Walk down any alley or the hallways of older apartment buildings, and you will discover that some folks never mastered potty training 101. Just like the birds of the air and the animals in the forest, when nature calls, they leave their dribbles and droppings anywhere.
Telling time has almost gone the way of the Dodo as well. Children no longer learn to look at a clock with numbers to know what time it is. Now we have digital everything, including clocks. In fact, most Millenials and those who lean toward convenience (also known as laziness) do not own or wear watches. The reasoning is everyone has cellular phones, and nearly everything has a built-in digital clock. If you doubt this, just look around and count the number of digital clocks on everything, including the ovens and stoves.
Mind you, there is nothing wrong with progress and gadgets, but just in case the world is zapped by an Electromagnetic Pulse or two, it would be nice if some folks still remembered the basics. The question is, if the EMP hits, can you cook a meal without a microwave? Even without such a catastrophic event, without a microwave folks would have to live on peanut butter and jelly sandwiches.
Aside from catastrophic events, the world, or at least a large portion of the planet’s population, has reached the point of stagnation. One major cause is the politically correct edicts of old biddies or old farts in politics and other self-appointed or elected dictatorships, who look around one day and ask, “How can I cause the most mischief?”
Thanks to them and folks like them, we exist rather than live. Folks are afraid to do or say anything because someone is sure to be offended or have their itty bitty feelings hurt. Writers have discovered this PC plague has infected a formerly useful grammar software. The company promises to eliminate grammatical errors, such as spelling, punctuation, style and even offers plagiarism detection.
What they fail to divulge is that they, too, have been infected by the PC plague.
If a writer says certain medications can cause birth defects in babies, the red circle of death appears on your computer screen with a warning. “birth defects (possible disability-biased language. Use congenital disabilities).
The problem is, if you look up the meaning of congenital, hereditary and genetic pops up. Either word means a certain characteristic or a disease passed from the genes of a parent to a child.
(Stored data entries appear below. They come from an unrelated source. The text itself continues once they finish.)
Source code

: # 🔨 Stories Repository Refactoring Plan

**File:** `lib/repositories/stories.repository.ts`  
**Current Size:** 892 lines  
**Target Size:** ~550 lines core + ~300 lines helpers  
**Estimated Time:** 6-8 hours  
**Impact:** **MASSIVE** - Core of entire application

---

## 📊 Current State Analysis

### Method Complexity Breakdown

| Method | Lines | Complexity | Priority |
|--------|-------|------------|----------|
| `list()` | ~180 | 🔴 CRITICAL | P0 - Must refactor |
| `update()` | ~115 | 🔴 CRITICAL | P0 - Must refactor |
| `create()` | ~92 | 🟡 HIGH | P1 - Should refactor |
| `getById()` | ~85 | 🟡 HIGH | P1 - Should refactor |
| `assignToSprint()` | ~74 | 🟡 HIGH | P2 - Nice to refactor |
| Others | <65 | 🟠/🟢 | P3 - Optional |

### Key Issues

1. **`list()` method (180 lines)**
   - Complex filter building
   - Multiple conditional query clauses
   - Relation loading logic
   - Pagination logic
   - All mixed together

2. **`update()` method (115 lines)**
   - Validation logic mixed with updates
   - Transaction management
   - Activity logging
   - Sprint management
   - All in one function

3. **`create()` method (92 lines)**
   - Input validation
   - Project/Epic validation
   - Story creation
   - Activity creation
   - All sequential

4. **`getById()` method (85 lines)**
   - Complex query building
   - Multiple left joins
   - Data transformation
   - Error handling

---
Since the parent does not have the disability caused by the medication, does this make the pill the mother of the child?
According to the medical definition of congenital, it means a condition that is present at birth, whether or not it is inherited. We are indulging in a bit of nitpicking, but if you pay for a service one expects it to be error and politics free, for the most part.
Makes you wonder about the folks who promulgate “facts.” So we again ask. Who did teach the programming folks and other buttinskis how to tie their shoelaces?